Passage for review:
--------------------------------------------------

A chemosensor is an abiotic molecule that produces a measurable signal when interacting with matter or energy. Fluorescent chemosensors, a common type, emit a fluorescence signal upon binding with an analyte. These systems consist of two components: a fluorophore (signaling unit) and a receptor (recognition unit). Fluorescence occurs when a molecule absorbs photons from UV-visible light, transitioning to a higher energy state, and then emits photons while returning to its ground state, though alternative de-excitation pathways also exist.¹ In 1867, F. Goppelsröder introduced the first fluorescent chemosensor, which was designed to detect aluminum ions (Al³⁺) by forming a highly fluorescent morin chelate. This pioneering work paved the way for the creation of numerous fluorescent chemosensors for detecting various metal ions over the following decades, contributing significantly to the emergence of modern analytical chemistry.² Among the metal ions, zinc ion (Zn²⁺) has garnered significant attention due to its biological importance as the second most abundant transition metal in the human body after iron. Zinc influences a variety of physiological processes, including DNA synthesis,³ apoptosis,^4,5 gene expression,^6,7 neurotransmission,^8–11 and signal transduction.¹² Additionally, Zn²⁺ modulates several ion channels¹³ and serves as a crucial component in enzymes and transcription factors such as carbonic anhydrase and zinc finger proteins, where it plays both structural and catalytic roles.¹⁴ Zn²⁺ is vital for many biological processes, including brain function, gene transcription, immune response, and reproduction,¹⁵ and is implicated in pathological conditions such as Alzheimer's disease, epilepsy, ischemic stroke, and infantile diarrhea.¹⁶ While most Zn²⁺ is tightly bound to enzymes and proteins, free zinc pools exist in tissues such as the brain, intestine, pancreas, and retina. Given its biological significance, optical imaging using fluorescent sensors for Zn²⁺ has drawn considerable interest.¹⁷

The design and synthesis of molecular receptors for the selective detection of biologically important Zn²⁺ ions through fluorescence changes have gained considerable attention in recent years. This is because fluorescence signals are highly sensitive to alterations in the fluorophore's surrounding environment. Due to its 3d¹⁰ 4s⁰ electronic configuration, Zn²⁺ lacks intrinsic spectroscopic or magnetic properties, making it incompatible with common analytical methods like UV-vis spectroscopy, Mössbauer spectroscopy, nuclear magnetic resonance (NMR), and electron paramagnetic resonance (EPR) spectroscopy.¹⁸ Although techniques such as atomic absorption spectroscopy offer highly accurate quantitative measurements of Zn²⁺, they typically destroy the sample being analyzed.¹⁹ In contrast, a fluorophore-based sensor that exhibits changes in fluorescence intensity or wavelength upon binding Zn²⁺ can provide not only the location of Zn²⁺ but also a semi-quantitative estimate in both in vivo and in vitro samples.²⁰ The ability of Zn²⁺ to form complexes with various organic structures that can be linked to a fluorophore makes it possible to develop fluorescent probes for biological applications.^21,22 Thus, target ligand was synthesized by normal Schiff base condensation reaction between 5-bromo-2-hydroxy-3-methoxybenzaldehyde with 3,5-dimethyl-1H-pyrazole-1-carbohydrazide to give the expected ligand (E)-N′-(2-hydroxy-3-methoxybenzylidene)-5-methyl-1H-pyrazole-3-carbohydrazide (HMPC) which has been shown in the Scheme 1. The target ligand HMPC has been characterized by ¹H-NMR and mass spectra (Fig. S4–S6†).

--------------------------------------------------

What you need to do: Continue the passage on fluorescent sensors for zinc ions, starting right after its last sentence.

Source material:
--------------------------------------------------

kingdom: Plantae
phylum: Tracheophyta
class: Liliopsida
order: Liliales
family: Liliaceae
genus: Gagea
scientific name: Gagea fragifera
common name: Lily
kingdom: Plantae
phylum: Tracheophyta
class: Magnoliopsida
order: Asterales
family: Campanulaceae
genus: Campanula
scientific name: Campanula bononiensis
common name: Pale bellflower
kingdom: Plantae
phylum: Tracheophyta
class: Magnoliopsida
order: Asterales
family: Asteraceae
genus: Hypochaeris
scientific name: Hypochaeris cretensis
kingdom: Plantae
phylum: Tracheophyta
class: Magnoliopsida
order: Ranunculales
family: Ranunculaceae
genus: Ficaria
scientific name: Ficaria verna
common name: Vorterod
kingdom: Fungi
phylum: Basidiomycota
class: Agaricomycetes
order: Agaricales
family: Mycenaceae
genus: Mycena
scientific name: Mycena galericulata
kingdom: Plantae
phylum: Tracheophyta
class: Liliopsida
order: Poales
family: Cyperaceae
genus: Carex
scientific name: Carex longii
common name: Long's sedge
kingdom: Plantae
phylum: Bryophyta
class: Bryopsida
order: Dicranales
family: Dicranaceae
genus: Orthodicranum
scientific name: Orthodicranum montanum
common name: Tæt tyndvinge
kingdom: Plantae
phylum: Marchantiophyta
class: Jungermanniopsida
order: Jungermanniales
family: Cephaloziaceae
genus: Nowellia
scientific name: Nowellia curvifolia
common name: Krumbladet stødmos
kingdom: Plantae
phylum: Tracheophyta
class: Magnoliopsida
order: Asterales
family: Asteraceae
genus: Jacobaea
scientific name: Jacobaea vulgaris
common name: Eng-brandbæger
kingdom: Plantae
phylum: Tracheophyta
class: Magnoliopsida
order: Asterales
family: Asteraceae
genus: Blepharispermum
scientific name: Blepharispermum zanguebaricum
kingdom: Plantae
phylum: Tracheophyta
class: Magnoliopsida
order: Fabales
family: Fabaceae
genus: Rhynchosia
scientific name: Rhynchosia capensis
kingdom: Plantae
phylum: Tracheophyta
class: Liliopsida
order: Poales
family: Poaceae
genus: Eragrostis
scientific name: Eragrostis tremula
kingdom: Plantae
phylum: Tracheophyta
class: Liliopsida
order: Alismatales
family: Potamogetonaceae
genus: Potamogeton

--------------------------------------------------

Reply to the exercise:
Scheme 1 Synthesis of HMPC.

2. Experimental section

2.1 General

The chemicals and solvents were purchased from Sigma-Aldrich Chemicals Private Limited and were used without further purification. Melting points were determined on a hot-plate melting point apparatus in an open-mouth capillary and were uncorrected. ¹H-NMR spectra were recorded on Brucker 400 MHz instruments. NMR titration was carried out in DMSO-D₆ solvent on 400 MHz instrument with TMS as an internal standard. Chemical shifts are expressed in δ units and ¹H–¹H and ¹H–C coupling constants in Hz. UV-vis and fluorescence titration experiments were performed on UV-spectrophotometer: PerkinElmer, Lambda 30 and Shimadzu spectrofluorophotometer RF-6000 using a fluorescence cell of 10 mm path respectively.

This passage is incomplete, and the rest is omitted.